The conversion is by multiplicity: suppose $$A = (a_{ij})_{n \times \ell}$$, then

$w(A) := (1^{a_{11}} 2^{a_{12}} ... \ell^{a_{1 \ell}} 1^{a_{21}} 2^{a_{22}} ... \ell^{a_{2 \ell}} ... 1^{a_{n1}} 2^{a_{n2}} ... \ell^{a_{n \ell}})$

where $$k^m$$ means $$k$$ repeated $$m$$ times.

For example

$w(\begin{pmatrix} 1 & 0 & 4 \\ 4 & 2 & 3 \end{pmatrix}) = (13333111122333)$

One can also define the RSK column insertion algorithm, which is called the Burge correspondence.
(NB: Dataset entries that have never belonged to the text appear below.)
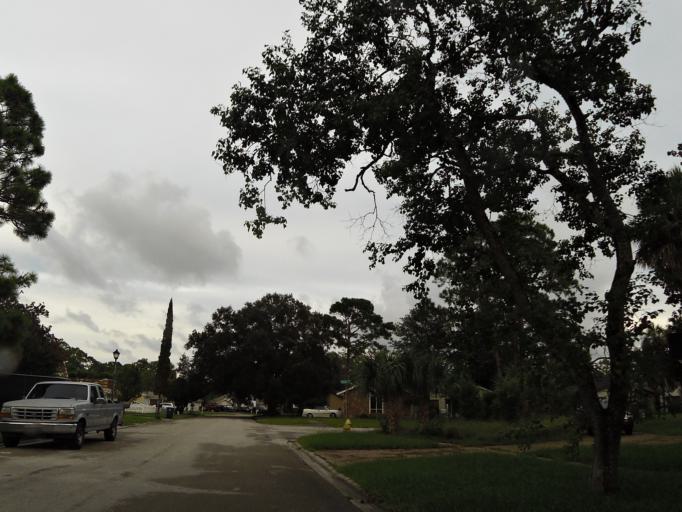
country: US
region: Florida
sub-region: Duval County
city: Neptune Beach
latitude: 30.3056
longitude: -81.5200
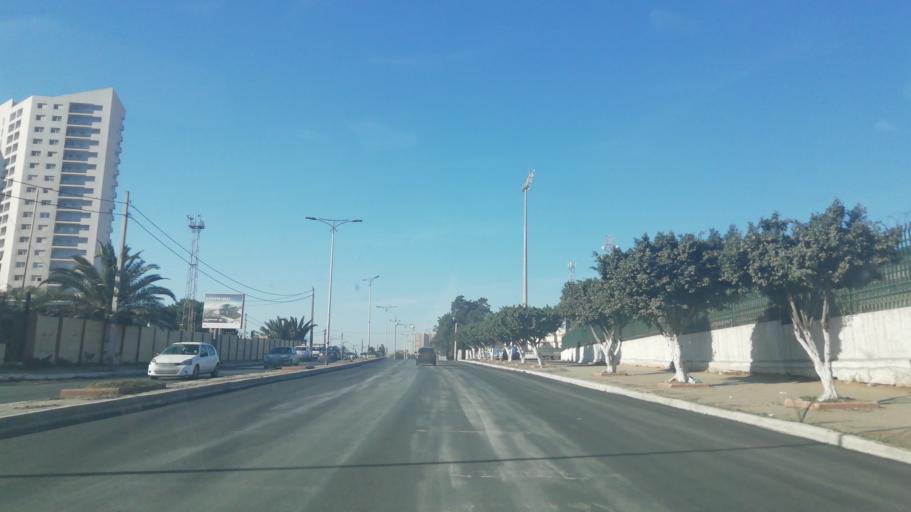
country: DZ
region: Oran
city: Oran
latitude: 35.6832
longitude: -0.6338
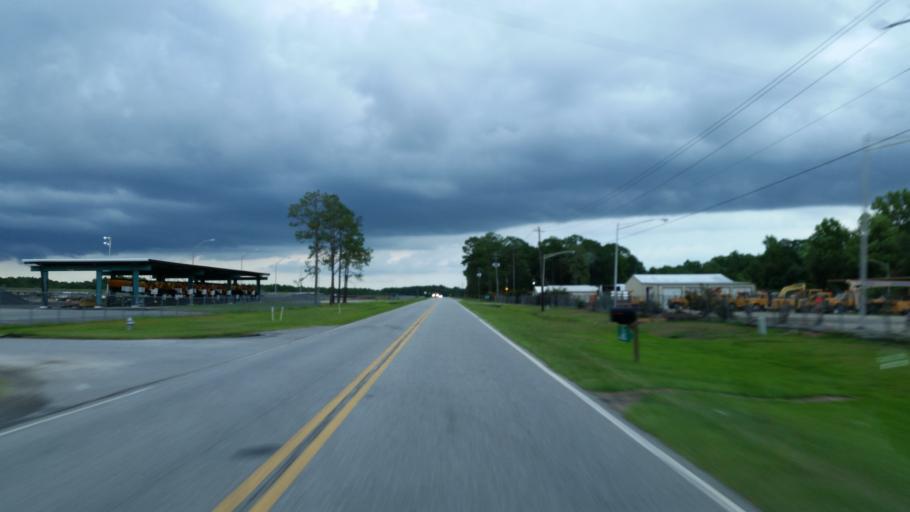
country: US
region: Georgia
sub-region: Tift County
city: Unionville
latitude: 31.4221
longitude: -83.4911
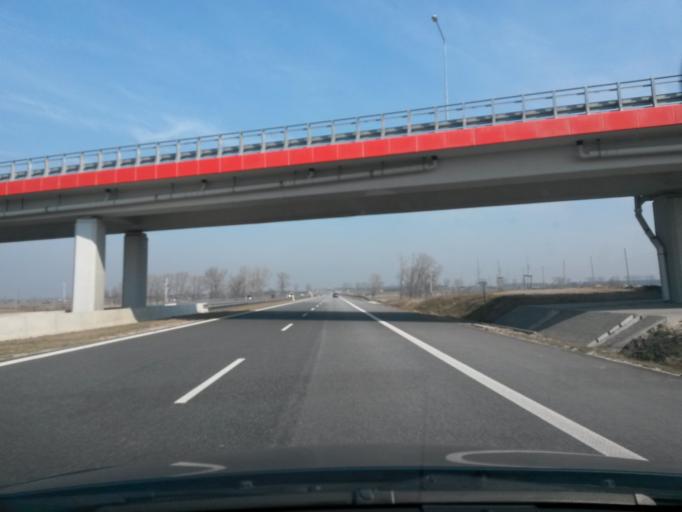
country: PL
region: Lodz Voivodeship
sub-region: Powiat kutnowski
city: Krzyzanow
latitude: 52.1686
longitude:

It is defined in the same way as the RSK row insertion, except we use a different conversion from matrices to words, which reads from right to left rather than from left to right as in $$w$$:

\begin{align} \text{RSK}_{\text{Col}} (A) &:= \text{RS}_{\text{Col}} (w'(A)) \\ w'(A) &:= (\ell^{a_{1 \ell}} ... 2^{a_{12}} 1^{a_{11}} \ell^{a_{2 \ell}} ... 2^{a_{22}} 1^{a_{21}} ... \ell^{a_{n \ell}} ... 2^{a_{n2}} 1^{a_{n1}}) \end{align}

so the previous example becomes

$w'(\begin{pmatrix} 1 & 0 & 4 \\ 4 & 2 & 3 \end{pmatrix}) = (33331333221111)$

The reason for having a different conversion is to get the RSK correspondences and the integrability results that can be derived from the correspondences.